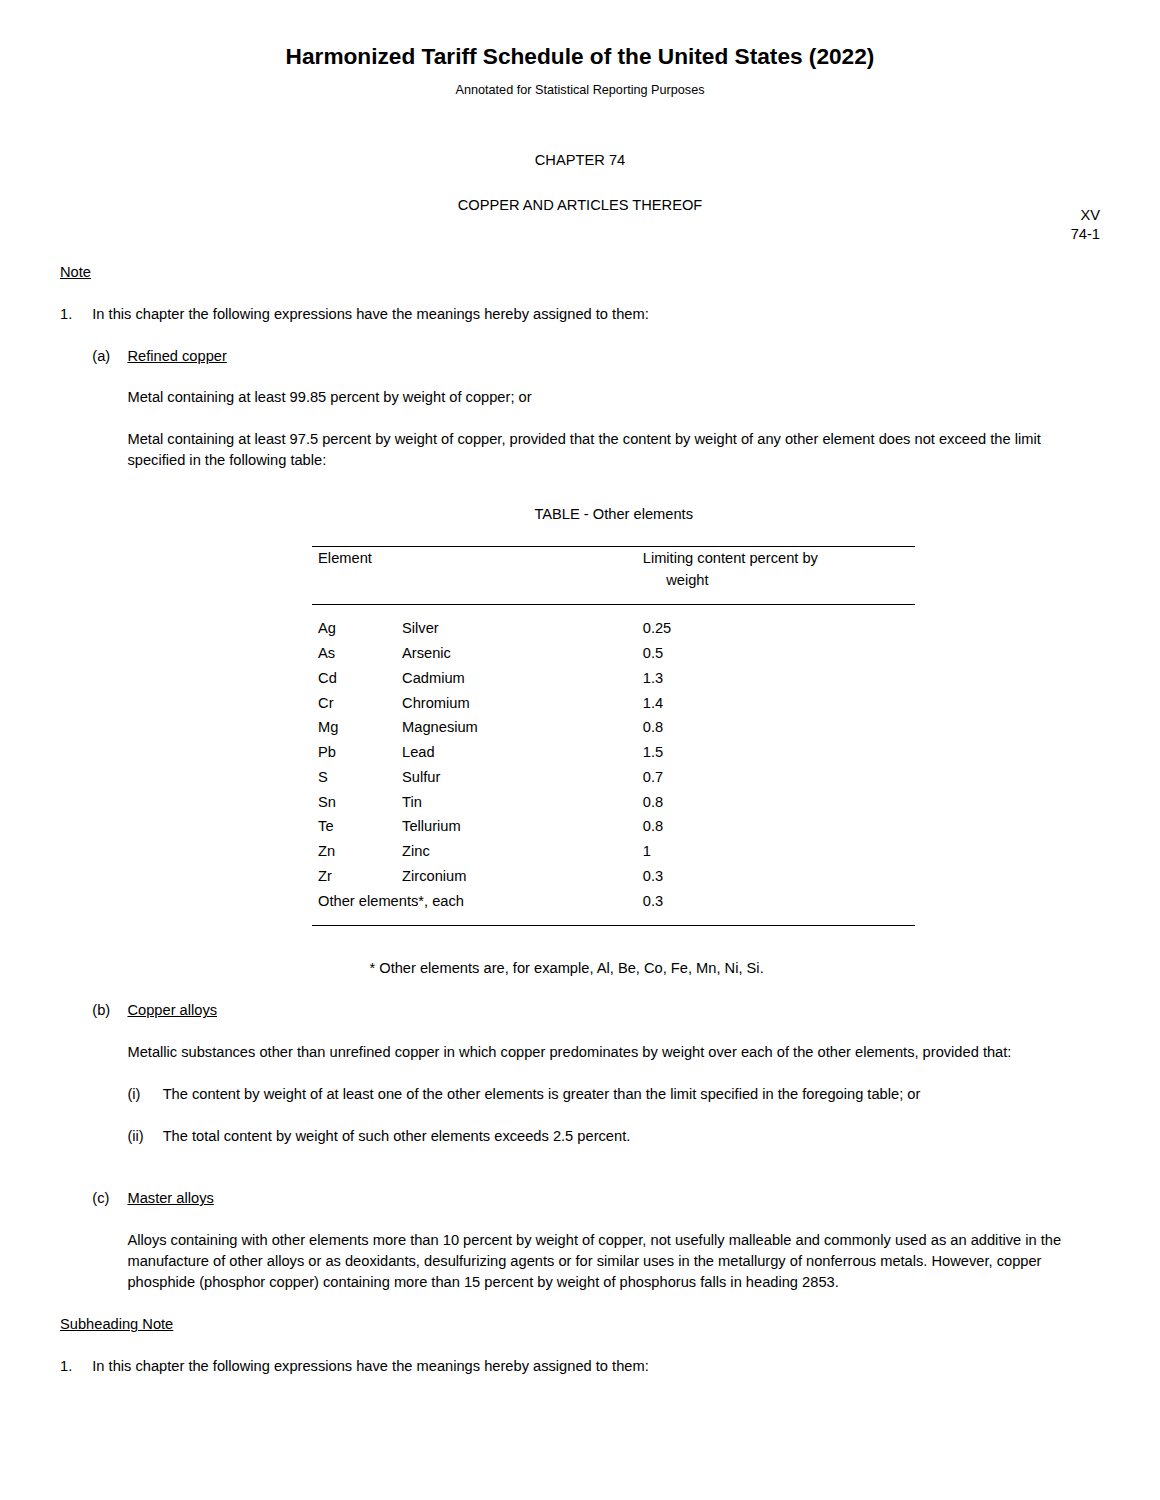Harmonized Tariff Schedule of the United States (2022)
Annotated for Statistical Reporting Purposes
CHAPTER 74
COPPER AND ARTICLES THEREOF
XV
74-1
Note
1.
In this chapter the following expressions have the meanings hereby assigned to them:
(a)
Refined copper
Metal containing at least 99.85 percent by weight of copper; or
Metal containing at least 97.5 percent by weight of copper, provided that the content by weight of any other element does not exceed the limit specified in the following table:
TABLE - Other elements
| Element | | Limiting content percent by weight |
| --- | --- | --- |
| Ag | Silver | 0.25 |
| As | Arsenic | 0.5 |
| Cd | Cadmium | 1.3 |
| Cr | Chromium | 1.4 |
| Mg | Magnesium | 0.8 |
| Pb | Lead | 1.5 |
| S | Sulfur | 0.7 |
| Sn | Tin | 0.8 |
| Te | Tellurium | 0.8 |
| Zn | Zinc | 1 |
| Zr | Zirconium | 0.3 |
| Other elements*, each | 0.3 |
* Other elements are, for example, Al, Be, Co, Fe, Mn, Ni, Si.
(b)
Copper alloys
Metallic substances other than unrefined copper in which copper predominates by weight over each of the other elements, provided that:
(i)
The content by weight of at least one of the other elements is greater than the limit specified in the foregoing table; or
(ii)
The total content by weight of such other elements exceeds 2.5 percent.
(c)
Master alloys
Alloys containing with other elements more than 10 percent by weight of copper, not usefully malleable and commonly used as an additive in the manufacture of other alloys or as deoxidants, desulfurizing agents or for similar uses in the metallurgy of nonferrous metals. However, copper phosphide (phosphor copper) containing more than 15 percent by weight of phosphorus falls in heading 2853.
Subheading Note
1.
In this chapter the following expressions have the meanings hereby assigned to them:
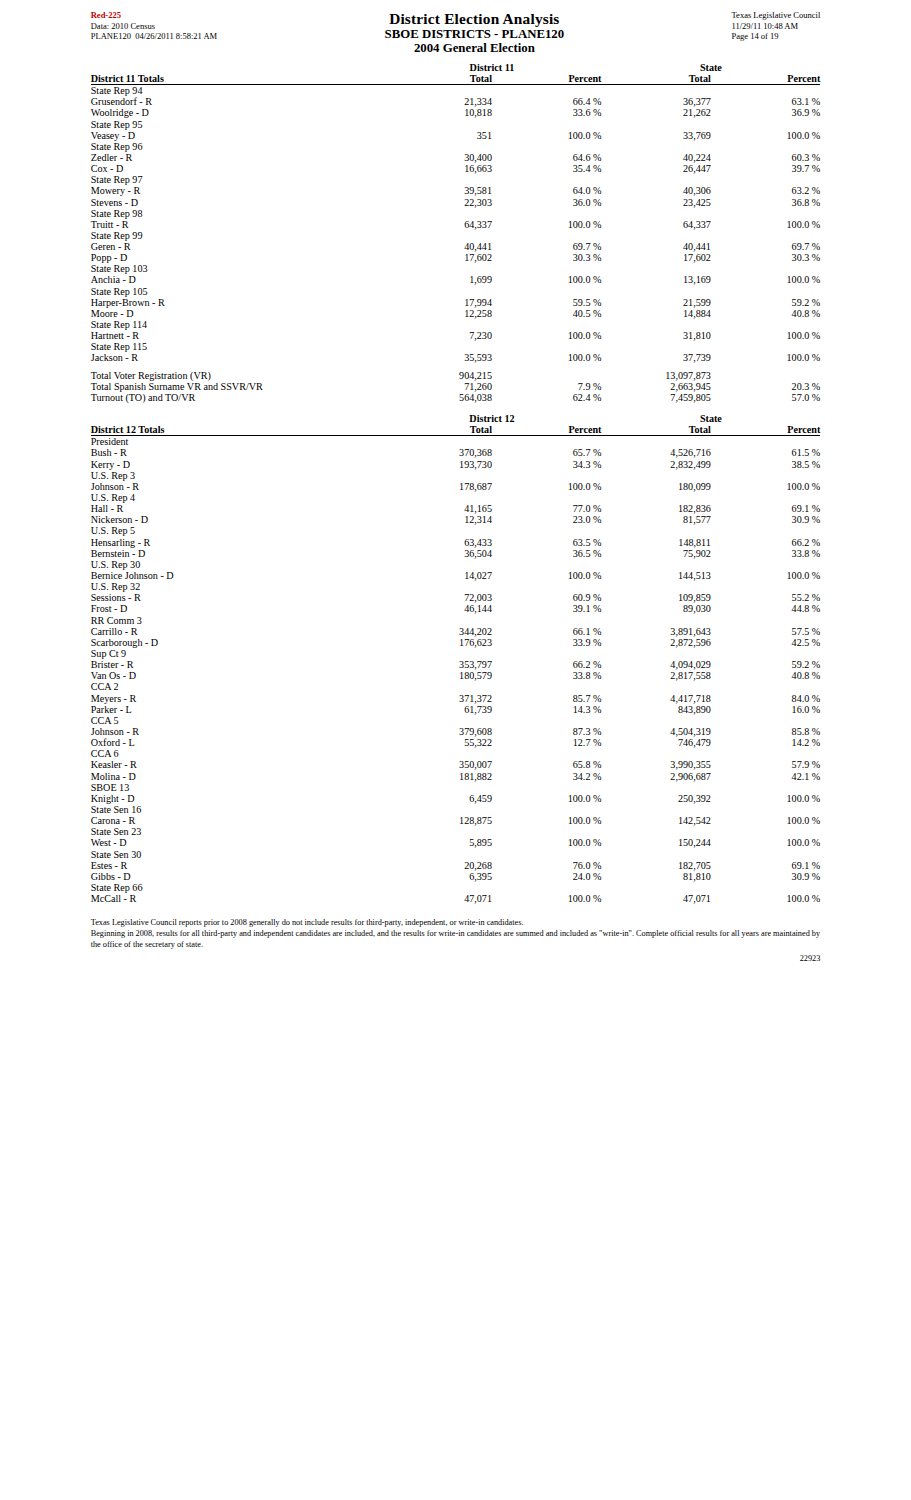Red-225
Data: 2010 Census
PLANE120 04/26/2011 8:58:21 AM
District Election Analysis
SBOE DISTRICTS - PLANE120
2004 General Election
Texas Legislative Council
11/29/11 10:48 AM
Page 14 of 19
| | District 11 | State |
| District 11 Totals | Total | Percent | Total | Percent |
| State Rep 94 | | | | |
| Grusendorf - R | 21,334 | 66.4 % | 36,377 | 63.1 % |
| Woolridge - D | 10,818 | 33.6 % | 21,262 | 36.9 % |
| State Rep 95 | | | | |
| Veasey - D | 351 | 100.0 % | 33,769 | 100.0 % |
| State Rep 96 | | | | |
| Zedler - R | 30,400 | 64.6 % | 40,224 | 60.3 % |
| Cox - D | 16,663 | 35.4 % | 26,447 | 39.7 % |
| State Rep 97 | | | | |
| Mowery - R | 39,581 | 64.0 % | 40,306 | 63.2 % |
| Stevens - D | 22,303 | 36.0 % | 23,425 | 36.8 % |
| State Rep 98 | | | | |
| Truitt - R | 64,337 | 100.0 % | 64,337 | 100.0 % |
| State Rep 99 | | | | |
| Geren - R | 40,441 | 69.7 % | 40,441 | 69.7 % |
| Popp - D | 17,602 | 30.3 % | 17,602 | 30.3 % |
| State Rep 103 | | | | |
| Anchia - D | 1,699 | 100.0 % | 13,169 | 100.0 % |
| State Rep 105 | | | | |
| Harper-Brown - R | 17,994 | 59.5 % | 21,599 | 59.2 % |
| Moore - D | 12,258 | 40.5 % | 14,884 | 40.8 % |
| State Rep 114 | | | | |
| Hartnett - R | 7,230 | 100.0 % | 31,810 | 100.0 % |
| State Rep 115 | | | | |
| Jackson - R | 35,593 | 100.0 % | 37,739 | 100.0 % |
| Total Voter Registration (VR) | 904,215 | | 13,097,873 | |
| Total Spanish Surname VR and SSVR/VR | 71,260 | 7.9 % | 2,663,945 | 20.3 % |
| Turnout (TO) and TO/VR | 564,038 | 62.4 % | 7,459,805 | 57.0 % |
| | District 12 | State |
| District 12 Totals | Total | Percent | Total | Percent |
| President | | | | |
| Bush - R | 370,368 | 65.7 % | 4,526,716 | 61.5 % |
| Kerry - D | 193,730 | 34.3 % | 2,832,499 | 38.5 % |
| U.S. Rep 3 | | | | |
| Johnson - R | 178,687 | 100.0 % | 180,099 | 100.0 % |
| U.S. Rep 4 | | | | |
| Hall - R | 41,165 | 77.0 % | 182,836 | 69.1 % |
| Nickerson - D | 12,314 | 23.0 % | 81,577 | 30.9 % |
| U.S. Rep 5 | | | | |
| Hensarling - R | 63,433 | 63.5 % | 148,811 | 66.2 % |
| Bernstein - D | 36,504 | 36.5 % | 75,902 | 33.8 % |
| U.S. Rep 30 | | | | |
| Bernice Johnson - D | 14,027 | 100.0 % | 144,513 | 100.0 % |
| U.S. Rep 32 | | | | |
| Sessions - R | 72,003 | 60.9 % | 109,859 | 55.2 % |
| Frost - D | 46,144 | 39.1 % | 89,030 | 44.8 % |
| RR Comm 3 | | | | |
| Carrillo - R | 344,202 | 66.1 % | 3,891,643 | 57.5 % |
| Scarborough - D | 176,623 | 33.9 % | 2,872,596 | 42.5 % |
| Sup Ct 9 | | | | |
| Brister - R | 353,797 | 66.2 % | 4,094,029 | 59.2 % |
| Van Os - D | 180,579 | 33.8 % | 2,817,558 | 40.8 % |
| CCA 2 | | | | |
| Meyers - R | 371,372 | 85.7 % | 4,417,718 | 84.0 % |
| Parker - L | 61,739 | 14.3 % | 843,890 | 16.0 % |
| CCA 5 | | | | |
| Johnson - R | 379,608 | 87.3 % | 4,504,319 | 85.8 % |
| Oxford - L | 55,322 | 12.7 % | 746,479 | 14.2 % |
| CCA 6 | | | | |
| Keasler - R | 350,007 | 65.8 % | 3,990,355 | 57.9 % |
| Molina - D | 181,882 | 34.2 % | 2,906,687 | 42.1 % |
| SBOE 13 | | | | |
| Knight - D | 6,459 | 100.0 % | 250,392 | 100.0 % |
| State Sen 16 | | | | |
| Carona - R | 128,875 | 100.0 % | 142,542 | 100.0 % |
| State Sen 23 | | | | |
| West - D | 5,895 | 100.0 % | 150,244 | 100.0 % |
| State Sen 30 | | | | |
| Estes - R | 20,268 | 76.0 % | 182,705 | 69.1 % |
| Gibbs - D | 6,395 | 24.0 % | 81,810 | 30.9 % |
| State Rep 66 | | | | |
| McCall - R | 47,071 | 100.0 % | 47,071 | 100.0 % |
Texas Legislative Council reports prior to 2008 generally do not include results for third-party, independent, or write-in candidates.
Beginning in 2008, results for all third-party and independent candidates are included, and the results for write-in candidates are summed and included as "write-in". Complete official results for all years are maintained by the office of the secretary of state.
22923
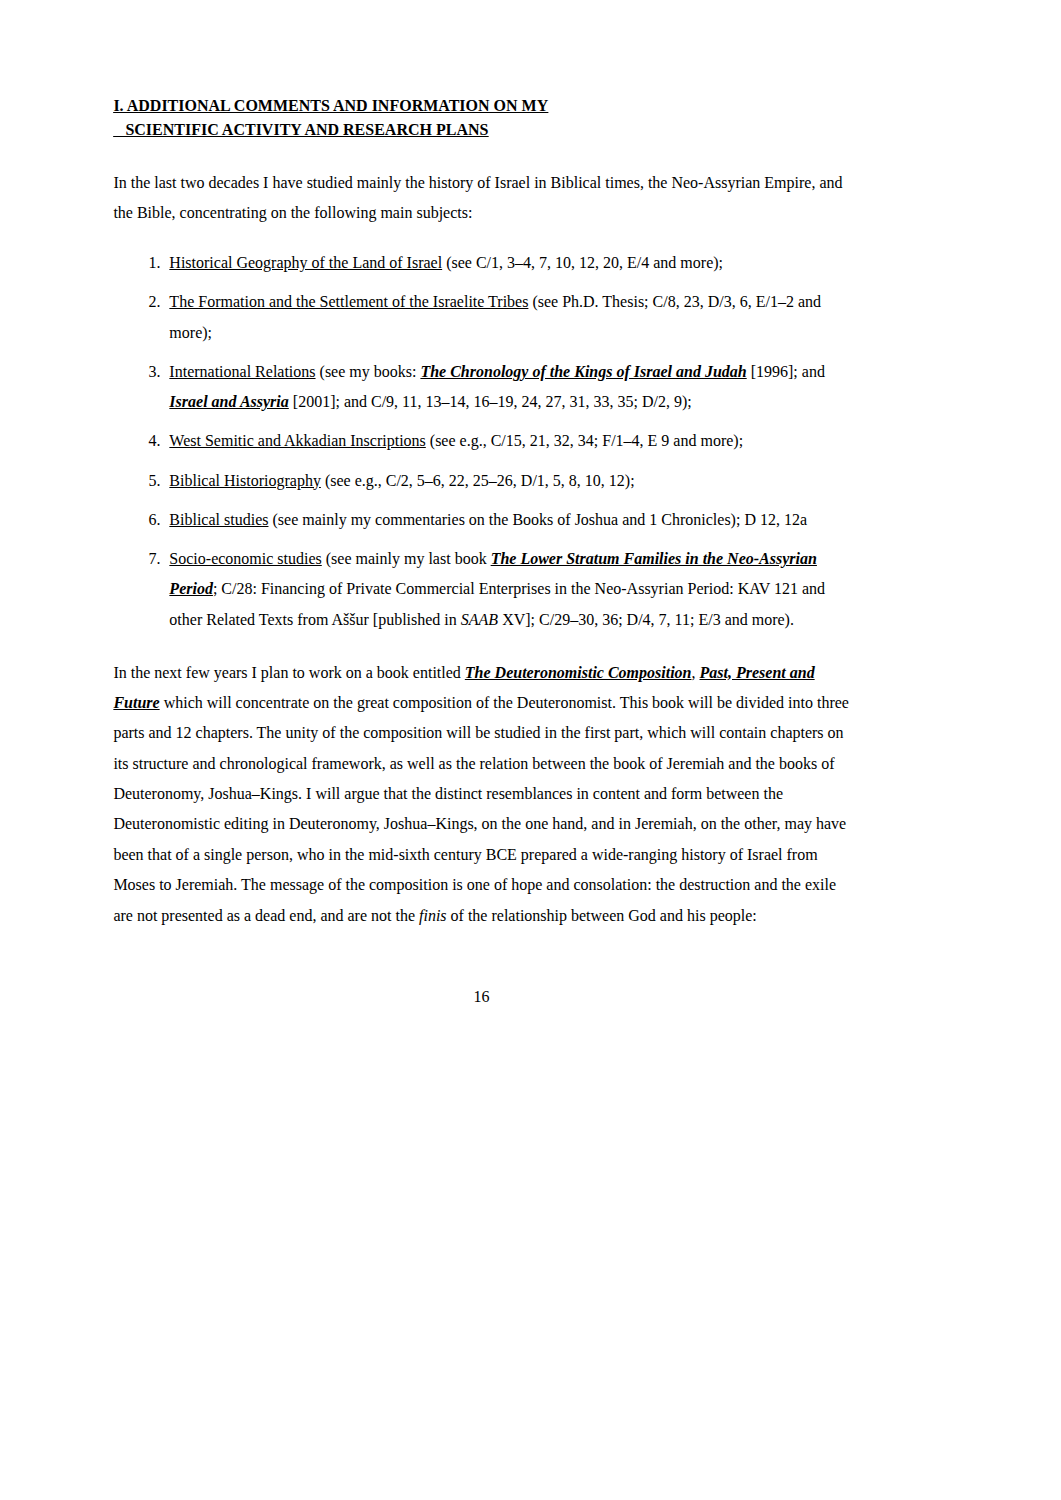I. ADDITIONAL COMMENTS AND INFORMATION ON MY
SCIENTIFIC ACTIVITY AND RESEARCH PLANS
In the last two decades I have studied mainly the history of Israel in Biblical times, the Neo-Assyrian Empire, and the Bible, concentrating on the following main subjects:
Historical Geography of the Land of Israel (see C/1, 3–4, 7, 10, 12, 20, E/4 and more);
The Formation and the Settlement of the Israelite Tribes (see Ph.D. Thesis; C/8, 23, D/3, 6, E/1–2 and more);
International Relations (see my books: The Chronology of the Kings of Israel and Judah [1996]; and Israel and Assyria [2001]; and C/9, 11, 13–14, 16–19, 24, 27, 31, 33, 35; D/2, 9);
West Semitic and Akkadian Inscriptions (see e.g., C/15, 21, 32, 34; F/1–4, E 9 and more);
Biblical Historiography (see e.g., C/2, 5–6, 22, 25–26, D/1, 5, 8, 10, 12);
Biblical studies (see mainly my commentaries on the Books of Joshua and 1 Chronicles); D 12, 12a
Socio-economic studies (see mainly my last book The Lower Stratum Families in the Neo-Assyrian Period; C/28: Financing of Private Commercial Enterprises in the Neo-Assyrian Period: KAV 121 and other Related Texts from Aššur [published in SAAB XV]; C/29–30, 36; D/4, 7, 11; E/3 and more).
In the next few years I plan to work on a book entitled The Deuteronomistic Composition, Past, Present and Future which will concentrate on the great composition of the Deuteronomist. This book will be divided into three parts and 12 chapters. The unity of the composition will be studied in the first part, which will contain chapters on its structure and chronological framework, as well as the relation between the book of Jeremiah and the books of Deuteronomy, Joshua–Kings. I will argue that the distinct resemblances in content and form between the Deuteronomistic editing in Deuteronomy, Joshua–Kings, on the one hand, and in Jeremiah, on the other, may have been that of a single person, who in the mid-sixth century BCE prepared a wide-ranging history of Israel from Moses to Jeremiah. The message of the composition is one of hope and consolation: the destruction and the exile are not presented as a dead end, and are not the finis of the relationship between God and his people:
16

--------

Goal of the exercise: Reading through the records above, report each line in which the string "Biblical" is found.

Answer for this exercise:
In the last two decades I have studied mainly the history of Israel in Biblical times, the Neo-Assyrian Empire, and the Bible, concentrating on the following main subjects:
Biblical Historiography (see e.g., C/2, 5–6, 22, 25–26, D/1, 5, 8, 10, 12);
Biblical studies (see mainly my commentaries on the Books of Joshua and 1 Chronicles); D 12, 12a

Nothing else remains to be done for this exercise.